■ Problem to work on: Pick each line containing the word "linejoin" out of the data below.

====== Data to examine ======

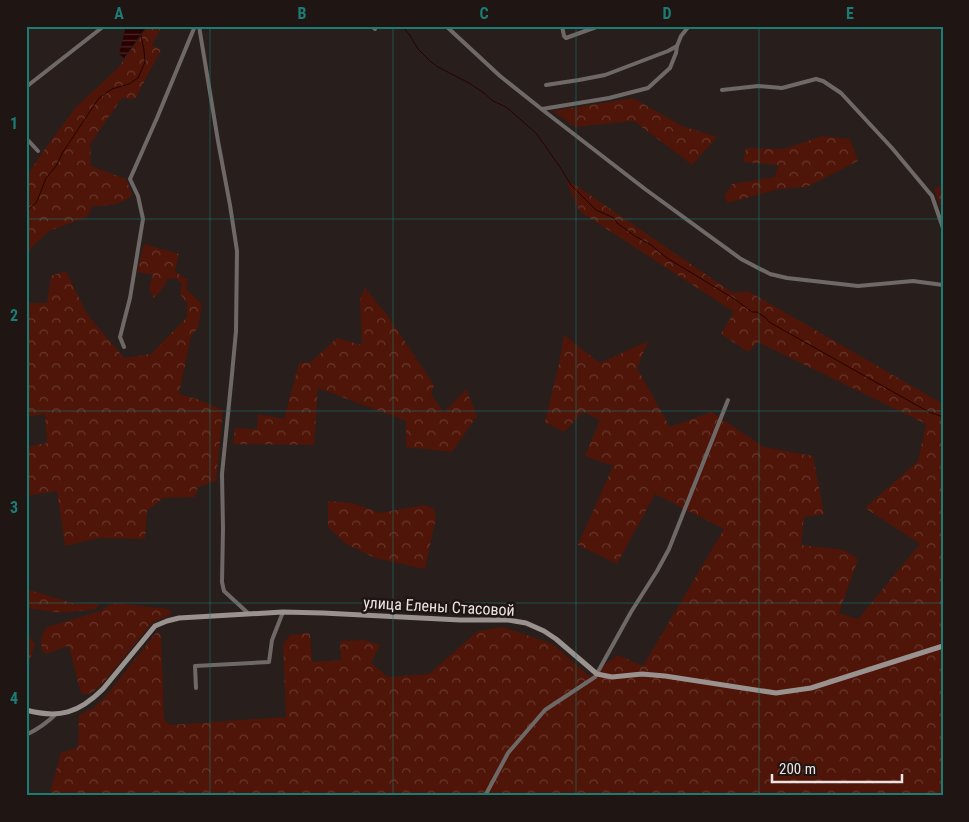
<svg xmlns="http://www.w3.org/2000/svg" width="969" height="822" viewBox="0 0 969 822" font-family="'Roboto Condensed',sans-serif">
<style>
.forest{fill:url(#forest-crowns)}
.water{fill:url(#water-rules)}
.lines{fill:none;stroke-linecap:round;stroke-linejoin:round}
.stream{stroke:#290100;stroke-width:1}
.street{stroke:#6e6967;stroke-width:4}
.secondary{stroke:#9a928f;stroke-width:5}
.grid{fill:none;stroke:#1a7c74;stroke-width:1;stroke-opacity:0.55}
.labels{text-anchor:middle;stroke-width:5;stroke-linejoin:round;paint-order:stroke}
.street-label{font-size:16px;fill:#ebe4e2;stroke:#1f1513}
.neatline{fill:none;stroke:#1a7c74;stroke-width:2}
.grid-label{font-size:16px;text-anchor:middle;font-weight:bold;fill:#1a7c74}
</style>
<defs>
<pattern id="forest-crowns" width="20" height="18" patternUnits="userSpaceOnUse" patternTransform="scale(1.25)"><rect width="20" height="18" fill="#4e1508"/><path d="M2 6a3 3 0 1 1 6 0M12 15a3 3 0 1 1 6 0" fill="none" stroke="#68372c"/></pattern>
<pattern id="water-rules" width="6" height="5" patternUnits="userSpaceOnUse" patternTransform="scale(1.25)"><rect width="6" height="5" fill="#290100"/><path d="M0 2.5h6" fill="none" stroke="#482625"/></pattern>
</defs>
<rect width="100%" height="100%" fill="#281e1c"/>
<g class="forest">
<path d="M 148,26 L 162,26 L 152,45 L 161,50 L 135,99 L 122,98 L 90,144 L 91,166 L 126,179 L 132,194 C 125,205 105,206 93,206 L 87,217 L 49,231 L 32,247 L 26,256 L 26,178 L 39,157 L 76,107 L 118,68 Z"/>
<path d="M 633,98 L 682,126 L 717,137 L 692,165 L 634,121 L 575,127 L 553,111 Z"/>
<path d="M 823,136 L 850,139 L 858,161 L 807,187 L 779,189 L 728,203 L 724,197 L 732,184 L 775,177 L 778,165 L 743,162 L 746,148 L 783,149 Z"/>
<path d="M 567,183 L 574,184 L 733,293 L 748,291 L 943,404 L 943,796 L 49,796 L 61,753 L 78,747 L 79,715 L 93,708 L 105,697 L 155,634 L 158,632 L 161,635 L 164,717 L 166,722 L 171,725 L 286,717 L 283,644 L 290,635 L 310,633 L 312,662 L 341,660 L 340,641 L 364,640 L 380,645 L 371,663 L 388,677 L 429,674 L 478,631 L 503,627 L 553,644 L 589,676 L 618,655 L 643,666 L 724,529 L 655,494 L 617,564 L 578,545 L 613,466 L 585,456 L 600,420 L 583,412 L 564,432 L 545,422 L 559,364 L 564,335 L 600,363 L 648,341 L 637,368 L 670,427 L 711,412 L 764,447 L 813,456 L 824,514 L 804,517 L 801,545 L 844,550 L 858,559 L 839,613 L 858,619 L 920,544 L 865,508 L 918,461 L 926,424 L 758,342 L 748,352 L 721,334 L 734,312 L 579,211 Z"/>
<path d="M 943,185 L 943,214 L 934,189 Z"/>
<path d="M 144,244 L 179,254 L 175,271 L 184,278 L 188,279 L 186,289 L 202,304 L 198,328 L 191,336 L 179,394 L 197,399 L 223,410 L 216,481 L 198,487 L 195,497 L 163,498 L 147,511 L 145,539 L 99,538 L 65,546 L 57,491 L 26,496 L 26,447 L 47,443 L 45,414 L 26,417 L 26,303 L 47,303 L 51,276 L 66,271 L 87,314 L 124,358 L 151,354 L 187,317 L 187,303 L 180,294 L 182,284 L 176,278 L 168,279 L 160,292 L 153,298 L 149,288 L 153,275 L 137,272 Z"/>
<path d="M 365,288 L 388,316 L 434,385 L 431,394 L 444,413 L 466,389 L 477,416 L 452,452 L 406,447 L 406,421 L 318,388 L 314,445 L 233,444 L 235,428 L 257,429 L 258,414 L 284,419 L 299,363 L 311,362 L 337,338 L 362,345 L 360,299 Z"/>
<path d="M 328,501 L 353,503 L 380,513 L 424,505 L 434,509 L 436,517 L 425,569 L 375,558 L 346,544 L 328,527 Z"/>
<path d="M 26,589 L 69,602 C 79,606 88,603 98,604 L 98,607 L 95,609 C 81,611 68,613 54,612 C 45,611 36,608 26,609 Z"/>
<path d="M 116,603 L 168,609 L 171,611 L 171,613 L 170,615 L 152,623 L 103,683 C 97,688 91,696 82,694 L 80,690 L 69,647 L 67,646 L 46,654 L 43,652 C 40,642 41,635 47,627 L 101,611 L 109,605 Z"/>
<path d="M 26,632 L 35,644 L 26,671 Z"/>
</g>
<path class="water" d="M 126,26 L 147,26 L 124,58 L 119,54 Z"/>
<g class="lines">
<g class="stream">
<path d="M 402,26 L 409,34 L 418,49 L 431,62 L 438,67 L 469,83 L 484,93 L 493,101 L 506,107 L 536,133 L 560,167 L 571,185 L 596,210 L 614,218 L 617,223 L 635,236 L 651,245 L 667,258 L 733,298 L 752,312 L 757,312 L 766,318 L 769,322 L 927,411 L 943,417"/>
<path d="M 26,28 L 30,26"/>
<path d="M 26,211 L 35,204 L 38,199 L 46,178 L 56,166 L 63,152 L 99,98 L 112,89 L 129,84 L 138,78 L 145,62 L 144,50 L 141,35"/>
</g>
<g class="street">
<path d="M 199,26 L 218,141 L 230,205 L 237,251 L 236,331 L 232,374 L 222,474 L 223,528 L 222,582 L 224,591 L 249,614"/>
<path d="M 371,26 L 375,29"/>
<path d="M 446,26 L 500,76 L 544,111 L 645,189 L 741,259 L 770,274 L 787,278 L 858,286 L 913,281 L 943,285"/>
<path d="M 562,26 L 564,36 L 566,38 L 599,26"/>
<path d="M 546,85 L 579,80 L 605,75 L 668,51 L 677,46"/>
<path d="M 26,87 L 104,26"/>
<path d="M 722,90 L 758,86 L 782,88 L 816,79 L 823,81 L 841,93 L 892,148 L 932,196 L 943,228"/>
<path d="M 542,109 L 609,98 L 648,88 L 670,68 L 676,53 L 677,46 L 681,36 L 689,26"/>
<path d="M 26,138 L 38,151"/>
<path d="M 124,347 L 120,337 L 130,298 L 143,219 L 138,196 L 130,179 L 157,118 L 195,26"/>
<path d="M 196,688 L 195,666 L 269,662 L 272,640 L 283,612"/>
<path d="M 26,735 C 38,729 47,723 56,714"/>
<path d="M 485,796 L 508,753 L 545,710 L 595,677 L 631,612 L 657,571 L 669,549 L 728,400"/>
</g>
<path class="secondary" d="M 26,710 C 59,719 79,713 103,689 L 155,626 L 167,621 L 179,618 L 283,612 L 323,613 L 460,620 L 508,620 L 526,623 L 544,631 L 556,639 L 597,674 L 612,677 L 642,674 L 665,676 L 776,693 L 811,688 L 943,646"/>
</g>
<path class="grid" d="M 210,26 L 210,796M 393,26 L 393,796M 576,26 L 576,796M 759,26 L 759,796M 26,219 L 943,219M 26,411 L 943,411M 26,603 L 943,603"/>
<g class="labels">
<g class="street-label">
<text transform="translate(439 606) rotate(3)" y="6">улица Елены Стасовой</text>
</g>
</g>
<rect width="969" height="822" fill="none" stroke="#1f1513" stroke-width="55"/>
<path d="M772 774v8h130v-8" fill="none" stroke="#ebe4e2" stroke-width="2.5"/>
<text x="779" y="774" font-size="15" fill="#ebe4e2" stroke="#1f1513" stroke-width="4" paint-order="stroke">200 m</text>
<rect x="28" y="28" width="914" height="766" class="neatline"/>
<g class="grid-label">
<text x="119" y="19">A</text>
<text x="302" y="19">B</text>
<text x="484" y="19">C</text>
<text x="667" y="19">D</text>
<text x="850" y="19">E</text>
<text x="14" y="129">1</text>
<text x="14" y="321">2</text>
<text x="14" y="513">3</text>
<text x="14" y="704">4</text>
</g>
</svg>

======

■ Solved problem:
.lines{fill:none;stroke-linecap:round;stroke-linejoin:round}
.labels{text-anchor:middle;stroke-width:5;stroke-linejoin:round;paint-order:stroke}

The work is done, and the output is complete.